Of course, it wouldn’t have been necessary at all had he not failed at the crucial juncture. When he had Vandal Savage, then Hath-Set, at his mercy in Egypt, that had been before he had discovered immortality, before the worst of his crimes. Rip still didn’t know whether it was some lingering doubt or shred of morality that stayed his hand, but it meant that the blood of every single one of Vandal Savage’s countless victims over the next millennia stained Rip’s own hands. What kind of man could fail to act at that moment? What kind of husband or father?
“I think that’s enough of that,” the crisp voice that startled him out of his recriminations was blessedly familiar. He realized that somehow he was in the Refuge’s infirmary, and for one split second Rip wondered if none of it had happened, if it had all been some child’s fevered nightmare. But it wasn’t of course. The cosmos was never so kind. Still, how on Earth had he gotten here?
Mary Xavier pressed a button on the machines which, Rip realized belatedly, had been giving off a shrill alarm. They had been reacting to his stress, no doubt. They should see him on a bad day, Rip thought frivolously. “Mother, how…”
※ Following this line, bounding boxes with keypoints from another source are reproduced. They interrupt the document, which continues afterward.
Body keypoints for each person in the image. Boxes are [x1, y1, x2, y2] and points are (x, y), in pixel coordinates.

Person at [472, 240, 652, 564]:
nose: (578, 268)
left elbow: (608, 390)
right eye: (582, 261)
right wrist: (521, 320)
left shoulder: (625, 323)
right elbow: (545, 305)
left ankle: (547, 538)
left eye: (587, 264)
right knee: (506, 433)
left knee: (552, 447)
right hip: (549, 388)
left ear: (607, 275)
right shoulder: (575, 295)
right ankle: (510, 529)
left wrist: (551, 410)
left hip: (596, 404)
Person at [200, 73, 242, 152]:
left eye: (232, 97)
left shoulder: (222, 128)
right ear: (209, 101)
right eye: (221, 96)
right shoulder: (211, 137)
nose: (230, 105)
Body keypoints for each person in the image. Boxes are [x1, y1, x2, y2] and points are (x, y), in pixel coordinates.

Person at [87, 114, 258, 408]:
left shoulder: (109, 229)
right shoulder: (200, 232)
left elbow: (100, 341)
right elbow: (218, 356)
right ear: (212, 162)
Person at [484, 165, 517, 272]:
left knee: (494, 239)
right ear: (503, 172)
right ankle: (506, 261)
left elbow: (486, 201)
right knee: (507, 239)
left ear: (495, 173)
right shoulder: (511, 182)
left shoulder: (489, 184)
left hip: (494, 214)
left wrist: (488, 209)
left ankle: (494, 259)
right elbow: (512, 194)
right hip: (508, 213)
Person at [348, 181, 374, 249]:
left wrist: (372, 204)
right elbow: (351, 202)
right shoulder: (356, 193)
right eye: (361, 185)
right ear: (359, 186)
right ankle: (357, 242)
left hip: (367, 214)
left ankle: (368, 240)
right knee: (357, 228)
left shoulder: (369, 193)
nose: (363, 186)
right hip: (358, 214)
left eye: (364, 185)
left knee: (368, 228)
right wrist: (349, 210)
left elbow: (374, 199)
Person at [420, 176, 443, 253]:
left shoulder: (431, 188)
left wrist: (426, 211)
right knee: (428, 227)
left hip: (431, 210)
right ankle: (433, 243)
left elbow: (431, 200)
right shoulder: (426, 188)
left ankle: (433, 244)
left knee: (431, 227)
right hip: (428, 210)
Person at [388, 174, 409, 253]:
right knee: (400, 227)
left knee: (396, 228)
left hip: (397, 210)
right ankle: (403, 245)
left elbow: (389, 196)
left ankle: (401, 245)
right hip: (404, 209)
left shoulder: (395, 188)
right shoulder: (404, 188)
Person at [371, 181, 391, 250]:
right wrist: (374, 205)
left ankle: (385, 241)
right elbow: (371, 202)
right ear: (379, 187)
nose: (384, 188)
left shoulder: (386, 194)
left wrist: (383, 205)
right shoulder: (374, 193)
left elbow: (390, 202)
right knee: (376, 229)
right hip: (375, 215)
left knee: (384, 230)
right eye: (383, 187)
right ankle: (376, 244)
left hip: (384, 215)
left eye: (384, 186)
Mother smiled at him gently. “Your AI loves you very much.” A new guilt flooded him as he remembered the horrific accusations he had shouted at her during those last few attempts, when she kept trying to get him to stop. He hadn’t cared about her then. All he had cared about was trying just one more time.
“Nonsense.” She said, though he hadn’t said a word. She always had been able to read him like an open book. “She understands that you are hurt and grieving. She doesn’t blame you.” Even so, she deserved better.
“Mother, what I’ve done…” He didn’t even know where to begin. What would she think of him?
“What’s done is done.” She wrapped her arms around him, and pulled him close to her. Her warmth made him tremble. “But you have to decide what you’re going to do next.”
“I can’t give up on them.” Rip said. “I can’t. I’ve failed them already, I can’t fail them again.” He knew what he should do though. “I’ll go to the Council. I’ll tell them what I’ve done. I’ll take whatever punishment they give me. But they’ll help me, they have to. What Savage has done, is doing, they’ll see that he needs to be stopped.” Won’t they? But he saw the faint frown cross his mother’s face. “They might say no. I have to be ready if they say no.”
Slowly, Mary Xavier released him and stood. “You should go. Your wounds are healed and the children will awaken soon. There will be questions if you’re found here.”
“Yes, of course.” He didn’t feel better, per se, how could he? But he felt calmer now, more focused. He had a goal and he would see it through. He turned back for one last, grateful hug.
“Whatever you do, Michael.” His mother said, “don’t do it alone.”